OK. Now let's run our Scratch program. As expected, the food immediately hides and the hungry fish swims back and forth just like before. When we hit the Space Bar, the cheesy puffs come into view, and the hungry fish says whoo. But wait, that's weird. How come the fish's "I'm hungry" thought interrupts the other stuff? This is because we didn't establish any coordination between the three fish scripts. Each is running in its own thread, oblivious to what the others are doing. Let's fix this before we move on. 

Coordination between threads is a tricky task since we don't have explicit control over when each thread runs or doesn't run. To send a message from one thread to another, we'll need to use a variable that we can set, or write, in one thread and read in the other. Let's create a variable called foodFound that we can set to true when the fish runs into the cheesy puffs. Well, of course, we want to make sure that we set it to false initially. Then, in the fish's thinking thread, we'll check to see if the fish has found food before displaying the "I'm hungry" thought bubble. 
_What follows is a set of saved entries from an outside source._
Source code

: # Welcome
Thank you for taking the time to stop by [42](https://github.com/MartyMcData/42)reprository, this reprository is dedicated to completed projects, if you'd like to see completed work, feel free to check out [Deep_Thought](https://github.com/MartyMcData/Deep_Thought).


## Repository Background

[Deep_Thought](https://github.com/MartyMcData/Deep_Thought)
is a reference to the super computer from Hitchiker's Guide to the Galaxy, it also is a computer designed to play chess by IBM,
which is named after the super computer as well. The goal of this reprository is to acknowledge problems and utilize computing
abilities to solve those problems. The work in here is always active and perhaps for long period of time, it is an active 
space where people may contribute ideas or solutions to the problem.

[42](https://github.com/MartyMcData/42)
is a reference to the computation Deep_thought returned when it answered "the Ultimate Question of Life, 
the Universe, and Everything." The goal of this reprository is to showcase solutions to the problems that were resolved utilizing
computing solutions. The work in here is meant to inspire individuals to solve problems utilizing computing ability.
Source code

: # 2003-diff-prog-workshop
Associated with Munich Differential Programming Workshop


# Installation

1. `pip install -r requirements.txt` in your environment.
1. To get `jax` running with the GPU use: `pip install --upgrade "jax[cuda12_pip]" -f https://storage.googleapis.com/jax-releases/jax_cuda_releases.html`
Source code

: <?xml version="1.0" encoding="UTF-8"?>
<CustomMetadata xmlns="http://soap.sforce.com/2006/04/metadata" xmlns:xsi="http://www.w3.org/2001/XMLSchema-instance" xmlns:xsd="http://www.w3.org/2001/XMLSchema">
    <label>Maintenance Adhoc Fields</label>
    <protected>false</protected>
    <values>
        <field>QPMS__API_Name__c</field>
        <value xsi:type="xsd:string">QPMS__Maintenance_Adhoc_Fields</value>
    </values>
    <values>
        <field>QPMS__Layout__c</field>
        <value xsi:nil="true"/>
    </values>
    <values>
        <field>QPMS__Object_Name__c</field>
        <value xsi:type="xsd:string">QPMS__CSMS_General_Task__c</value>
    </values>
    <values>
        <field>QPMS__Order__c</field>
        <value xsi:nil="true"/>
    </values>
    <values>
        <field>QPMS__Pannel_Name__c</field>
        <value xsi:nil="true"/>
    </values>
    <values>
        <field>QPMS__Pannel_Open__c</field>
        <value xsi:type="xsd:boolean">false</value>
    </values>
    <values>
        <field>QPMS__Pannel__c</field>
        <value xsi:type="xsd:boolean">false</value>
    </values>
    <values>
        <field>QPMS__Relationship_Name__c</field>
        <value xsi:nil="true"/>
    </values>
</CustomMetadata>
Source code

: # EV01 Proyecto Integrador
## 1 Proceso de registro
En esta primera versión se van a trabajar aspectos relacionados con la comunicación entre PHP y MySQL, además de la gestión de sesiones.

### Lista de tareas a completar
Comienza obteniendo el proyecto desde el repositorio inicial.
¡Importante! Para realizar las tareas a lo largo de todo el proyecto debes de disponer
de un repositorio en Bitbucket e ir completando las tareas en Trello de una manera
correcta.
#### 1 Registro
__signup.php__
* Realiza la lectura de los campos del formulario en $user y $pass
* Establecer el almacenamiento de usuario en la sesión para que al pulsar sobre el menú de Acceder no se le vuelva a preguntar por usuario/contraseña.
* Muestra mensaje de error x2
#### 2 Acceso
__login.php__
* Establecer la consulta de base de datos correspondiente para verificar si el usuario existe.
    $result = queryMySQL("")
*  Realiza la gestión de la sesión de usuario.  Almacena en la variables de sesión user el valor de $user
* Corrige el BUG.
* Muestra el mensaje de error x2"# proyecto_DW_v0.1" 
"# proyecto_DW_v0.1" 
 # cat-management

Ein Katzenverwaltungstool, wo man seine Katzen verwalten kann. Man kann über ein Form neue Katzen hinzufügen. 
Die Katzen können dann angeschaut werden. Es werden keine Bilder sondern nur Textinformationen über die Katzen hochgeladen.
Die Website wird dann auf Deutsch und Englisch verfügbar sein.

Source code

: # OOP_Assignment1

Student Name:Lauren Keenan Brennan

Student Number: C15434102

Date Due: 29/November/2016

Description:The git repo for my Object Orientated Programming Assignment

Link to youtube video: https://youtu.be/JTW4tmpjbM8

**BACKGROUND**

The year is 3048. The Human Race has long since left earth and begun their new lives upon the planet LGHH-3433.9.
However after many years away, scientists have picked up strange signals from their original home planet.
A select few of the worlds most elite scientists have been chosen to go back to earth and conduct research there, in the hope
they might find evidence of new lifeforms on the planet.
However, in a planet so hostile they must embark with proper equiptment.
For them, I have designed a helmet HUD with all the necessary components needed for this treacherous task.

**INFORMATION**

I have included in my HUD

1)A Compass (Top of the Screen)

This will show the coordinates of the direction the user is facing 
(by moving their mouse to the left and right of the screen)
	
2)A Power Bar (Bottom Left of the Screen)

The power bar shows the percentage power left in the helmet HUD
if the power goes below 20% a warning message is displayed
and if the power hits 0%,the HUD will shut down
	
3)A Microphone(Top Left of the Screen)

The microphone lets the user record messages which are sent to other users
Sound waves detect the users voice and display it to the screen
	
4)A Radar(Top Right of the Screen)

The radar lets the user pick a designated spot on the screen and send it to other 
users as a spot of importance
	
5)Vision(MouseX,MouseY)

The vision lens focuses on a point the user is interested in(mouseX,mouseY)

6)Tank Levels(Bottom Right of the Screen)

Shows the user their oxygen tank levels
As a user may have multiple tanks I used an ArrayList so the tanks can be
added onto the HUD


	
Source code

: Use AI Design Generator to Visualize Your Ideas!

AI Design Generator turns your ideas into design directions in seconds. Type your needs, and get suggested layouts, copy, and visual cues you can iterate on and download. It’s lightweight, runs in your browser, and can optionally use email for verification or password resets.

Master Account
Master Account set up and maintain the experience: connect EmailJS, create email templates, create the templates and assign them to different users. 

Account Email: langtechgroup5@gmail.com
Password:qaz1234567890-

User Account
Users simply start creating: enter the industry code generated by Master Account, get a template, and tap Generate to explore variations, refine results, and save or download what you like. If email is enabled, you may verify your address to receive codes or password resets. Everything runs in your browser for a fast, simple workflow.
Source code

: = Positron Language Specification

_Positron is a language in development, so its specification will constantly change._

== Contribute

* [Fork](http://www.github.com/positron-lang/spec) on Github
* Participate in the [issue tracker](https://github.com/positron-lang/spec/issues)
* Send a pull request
Now, running the program again, we see that the fish doesn't get interrupted with thoughts of hunger when the cheesy puffs are out. The final problem we have is that the cheesy puffs don't go away after the fish, quote unquote, "eats" them. From the fish scripts, there's no easy way to hide the cheesy puffs, so we need to send a message to the cheesy puffs sprite to hide itself. We could do this with another variable that the cheesy puffs sprite has access to, as well as the fish sprite. 

However, there's a cleaner way to do this in this case, since instead of sending a message to a script that's somewhere in the middle of executing, we can send the message to a script that's waiting to start. We do this by having the fish broadcast an event, one we'll call eaten. Then, we'll create a script for the cheesy puffs that will wait for this event. This is similar to the Space Bar event, except that this time, the user's not the one directly triggering the event. Now all we have to do is set our foodFound variable back to false, and we can now give the hungry fish as many servings of cheesy puffs as it wants. 

So not too bad, right? In C, writing multi-threaded programs is more complicated, but the basics are the same. Anyway, I hope you have a great time building some fun concurrent programs in Scratch. My name is Nate Hardison. This is CS50.